#### [YOUR OBJECTIVE]
Wherever the string "DRIVE" shows up in the material below, copy that line.

---

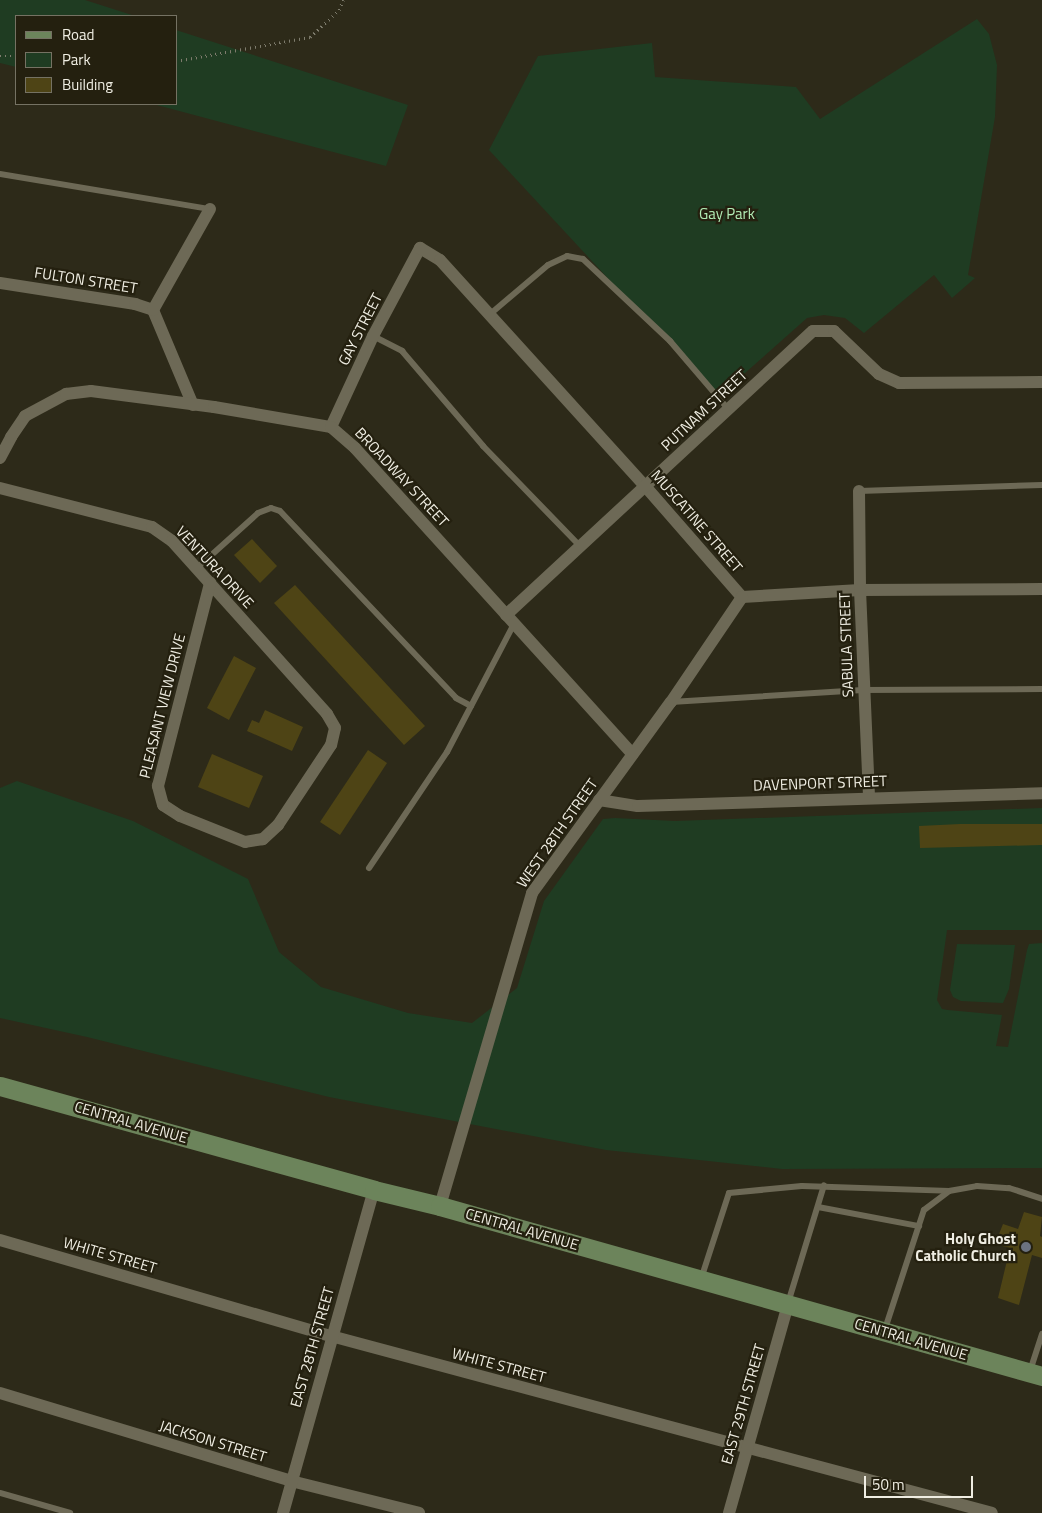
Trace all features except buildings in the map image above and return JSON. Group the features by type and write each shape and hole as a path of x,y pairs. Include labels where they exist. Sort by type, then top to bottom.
{"main road":[{"name":"CENTRAL AVENUE","path":"0,1086 374,1190 440,1206 1036,1374"}],"street":[{"path":"153,310 210,209"},
{"name":"MUSCATINE STREET","path":"420,248 440,260 645,486 742,597"},
{"name":"GAY STREET","path":"331,426 373,336 420,248"},
{"name":"FULTON STREET","path":"0,283 135,304 153,310 193,405"},
{"name":"PUTNAM STREET","path":"510,620 580,547 813,331 834,331 879,374 899,383 1042,382"},
{"name":"BROADWAY STREET","path":"0,458 11,436 25,416 66,394 90,391 331,426 355,448 632,754"},
{"name":"VENTURA DRIVE","path":"0,488 152,527 172,541 327,714 335,728"},
{"name":"SABULA STREET","path":"859,491 863,690 869,798"},
{"name":"PLEASANT VIEW DRIVE","path":"210,583 158,786 163,805 180,816 245,842 262,839 278,825 330,745 335,728"},
{"path":"742,597 860,590 1042,589"},
{"name":"WEST 28TH STREET","path":"440,1206 532,893 671,702 742,597"},
{"name":"DAVENPORT STREET","path":"599,800 638,806 1042,793"},
{"name":"EAST 28TH STREET","path":"282,1513 374,1190"},
{"name":"WHITE STREET","path":"0,1240 331,1336 992,1513"},
{"name":"EAST 29TH STREET","path":"729,1513 788,1304"},
{"name":"JACKSON STREET","path":"0,1393 291,1481 419,1513"}],"lane":[{"path":"0,174 210,209"},
{"path":"489,315 548,265 567,256 583,259 670,341 728,410"},
{"path":"373,336 402,351 483,446 580,547"},
{"path":"859,491 1042,486"},
{"path":"197,568 258,513 271,508 280,511 456,698 470,706"},
{"path":"369,868 447,752 510,620"},
{"path":"671,702 863,690 1042,688"},
{"path":"788,1304 824,1185"},
{"path":"701,1280 729,1193 824,1185 949,1191 977,1186 1009,1188 1042,1199"},
{"path":"884,1331 924,1210 949,1191"},
{"path":"818,1207 919,1226"},
{"path":"1036,1374 1042,1334"},
{"path":"0,1493 70,1513"}],"path":[{"path":"178,61 310,37 339,10 343,0"},
{"path":"0,56 15,56"}],"green space":[{"path":"0,0 85,0 132,15 15,15 15,67 0,63"},
{"name":"Gay Park","path":"977,19 989,34 997,65 995,117 968,275 975,278 952,298 934,275 864,333 845,318 824,315 807,318 718,397 489,150 538,56 652,43 655,77 796,87 820,119"},
{"path":"178,31 408,105 386,166 157,105 178,105"},
{"path":"17,781 133,821 248,879 279,952 321,987 408,1013 472,1023 517,988 544,901 603,819 675,821 1042,808 1042,930 947,930 937,1000 942,1009 1002,1015 996,1046 1008,1047 1027,950 1029,944 1042,943 1042,1168 782,1169 606,1150 329,1097 87,1037 0,1018 0,788"},
{"path":"957,944 1015,945 1009,989 1003,1003 961,1001 953,997 950,990"}],"place":[{"name":"Holy Ghost Catholic Church","path":"1026,1247"}]}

---

#### [RESPONSE AREA]
{"name":"VENTURA DRIVE","path":"0,488 152,527 172,541 327,714 335,728"},
{"name":"PLEASANT VIEW DRIVE","path":"210,583 158,786 163,805 180,816 245,842 262,839 278,825 330,745 335,728"},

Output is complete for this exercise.